*WHAT YOU HAVE TO DO*: Each record that follows should be repeated exactly, minus any images.

[Start of section]

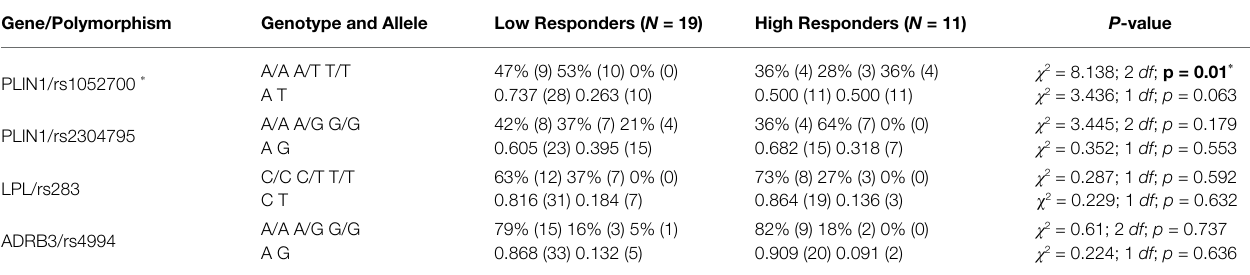
TABLE 4 | Genotype distribution and relative allelic frequencies for studied lipid metabolism-related polymorphisms by low and HiRes to fat mass reduction after the 12-week intervention ( N = 30).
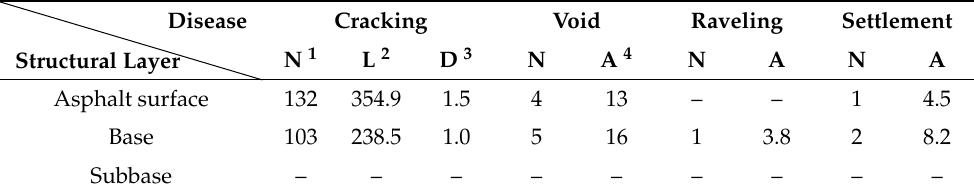
Table 7. The defects detection results of the left side of road. LayerDisease Structural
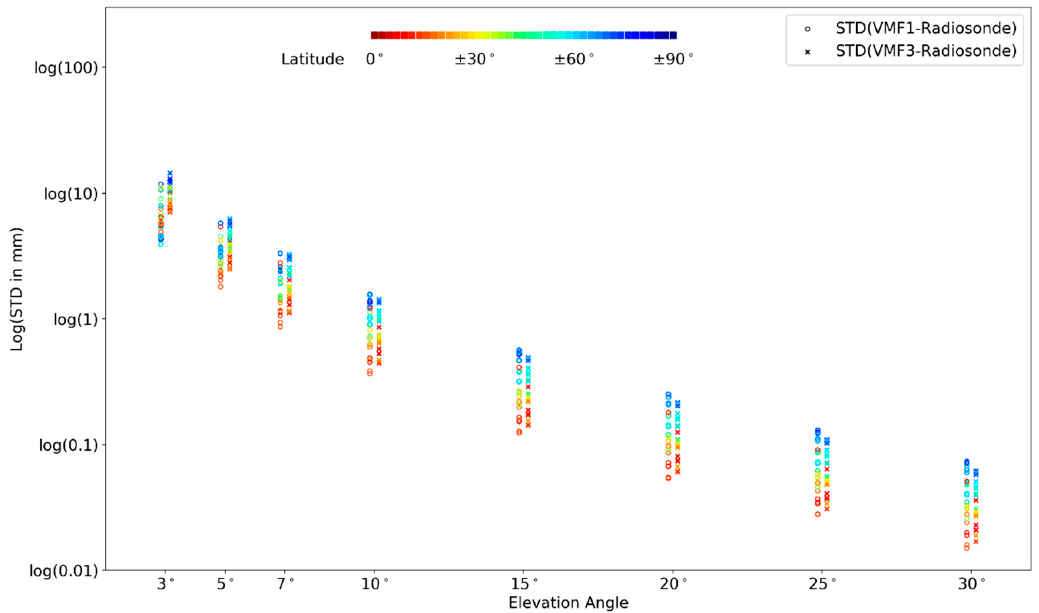
Figure 9. Standard deviations of the biases between the VMF3/VMF1 SHD estimates with respect to radiosonde + ISA76 SHD estimates by ray-tracing in mm, for the 28 stations of this study, over a 3-year period (1 January 2016 to 31 December 2018). The circle stands for the VMF1 case, and cross marks stand for the VMF3 case (the two cases are plotted with a small horizontal shift to avoid overlapping). The color bar indicates the station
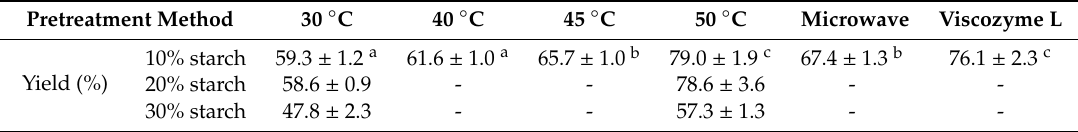
Figure 1. Evolution of produced glucose as a function of hydrolysis time (symbols were experimental data; dotted lines were obtained by regression analysis fitted with Equation (3), 10% w / w of starch i.e., 14.3% dry matter). Table 1. Hydrolysis yield after 48 h of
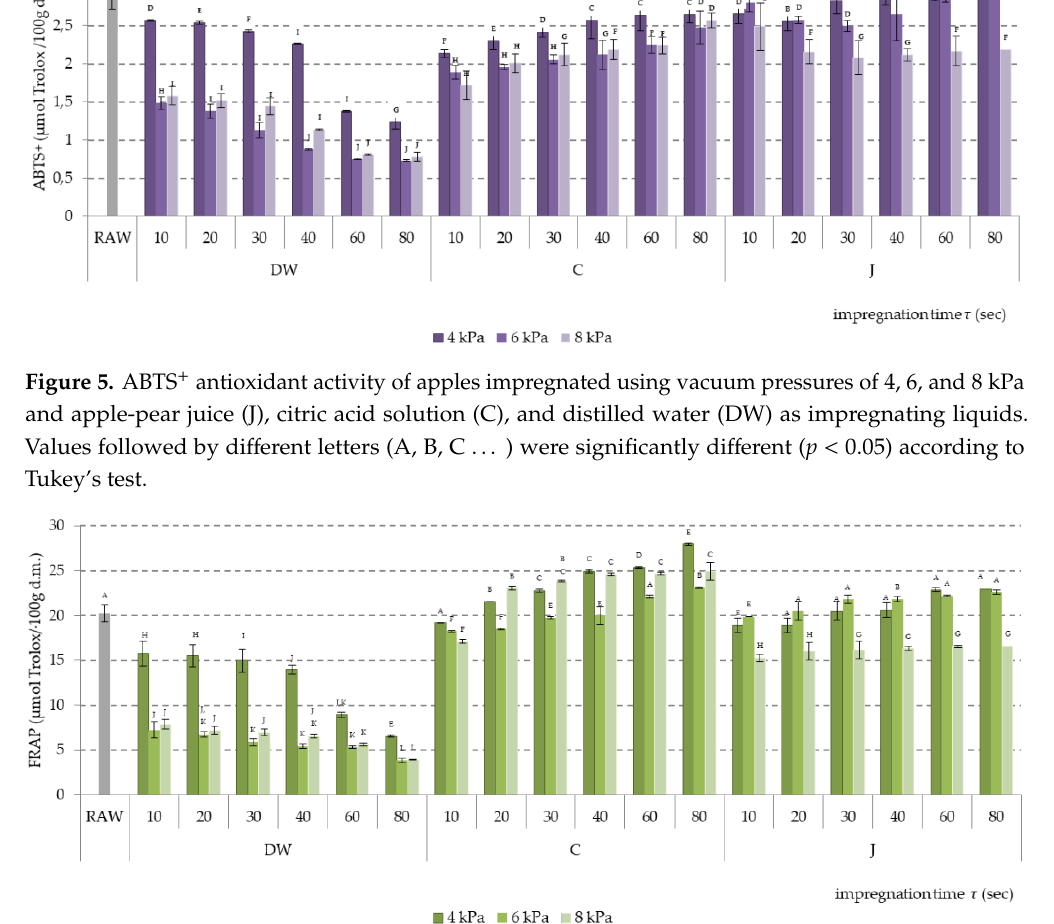
Figure 6. FRAP antioxidant activity of apples impregnated using vacuum pressures of 4, 6, and 8 kPa and apple-pear juice (J), citric acid solution (C), and distilled water (DW) as impregnating liquids. Values followed by di ff erent letters (A, B, C ... ) were significantly di ff erent ( p < 0.05) according to Tukey’s test.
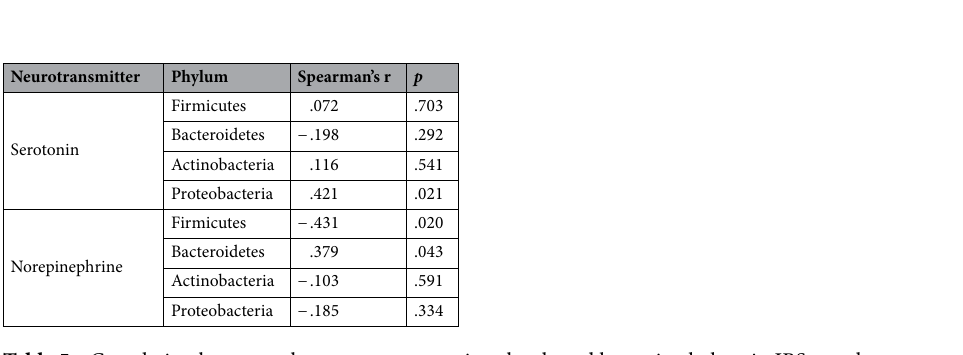
Table 5. Correlation between plasma neurotransmitter levels and bacteria phylum in IBS people.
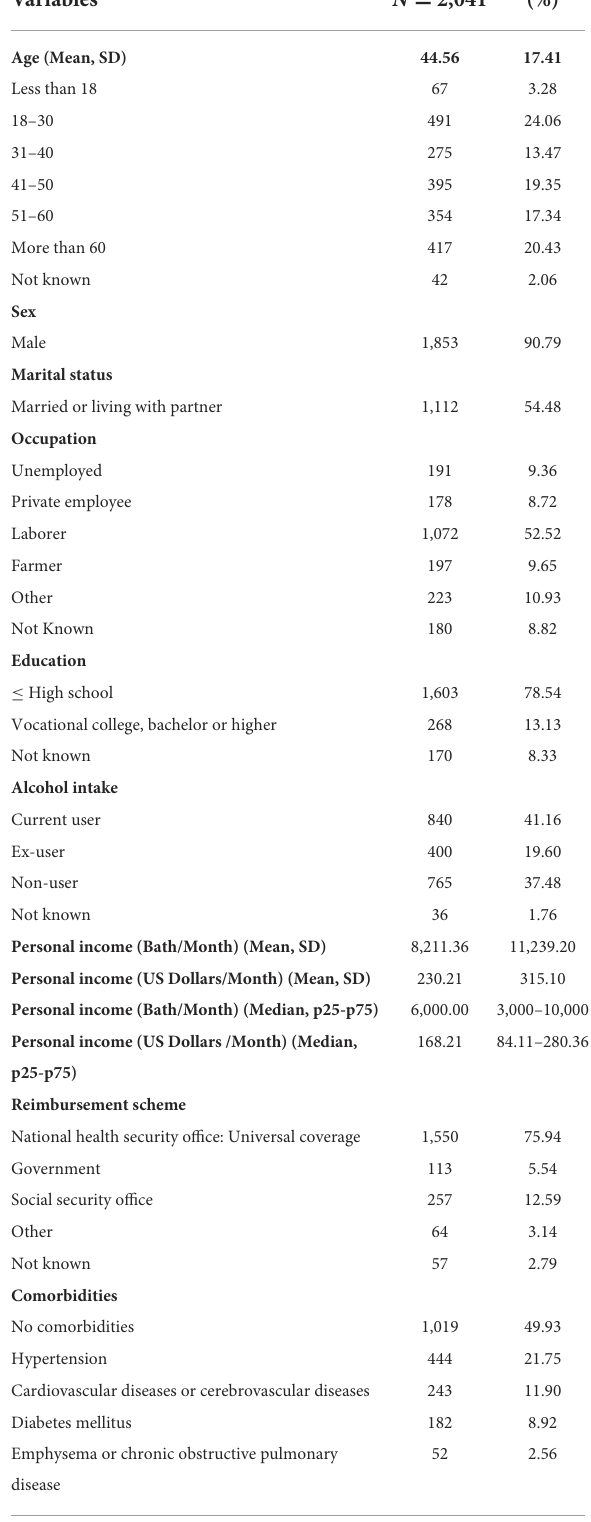
TABLE 1 Sociodemographic, clinical characteristics, and smoking pattern of the participants.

[End of section]

*ANSWER TO THE PROBLEM*:
TABLE 4 | Genotype distribution and relative allelic frequencies for studied lipid metabolism-related polymorphisms by low and HiRes to fat mass reduction after the 12-week intervention ( N = 30).
Table 7. The defects detection results of the left side of road. LayerDisease Structural
Figure 9. Standard deviations of the biases between the VMF3/VMF1 SHD estimates with respect to radiosonde + ISA76 SHD estimates by ray-tracing in mm, for the 28 stations of this study, over a 3-year period (1 January 2016 to 31 December 2018). The circle stands for the VMF1 case, and cross marks stand for the VMF3 case (the two cases are plotted with a small horizontal shift to avoid overlapping). The color bar indicates the station
Figure 1. Evolution of produced glucose as a function of hydrolysis time (symbols were experimental data; dotted lines were obtained by regression analysis fitted with Equation (3), 10% w / w of starch i.e., 14.3% dry matter). Table 1. Hydrolysis yield after 48 h of
Figure 6. FRAP antioxidant activity of apples impregnated using vacuum pressures of 4, 6, and 8 kPa and apple-pear juice (J), citric acid solution (C), and distilled water (DW) as impregnating liquids. Values followed by di ff erent letters (A, B, C ... ) were significantly di ff erent ( p < 0.05) according to Tukey’s test.
Table 5. Correlation between plasma neurotransmitter levels and bacteria phylum in IBS people.
TABLE 1 Sociodemographic, clinical characteristics, and smoking pattern of the participants.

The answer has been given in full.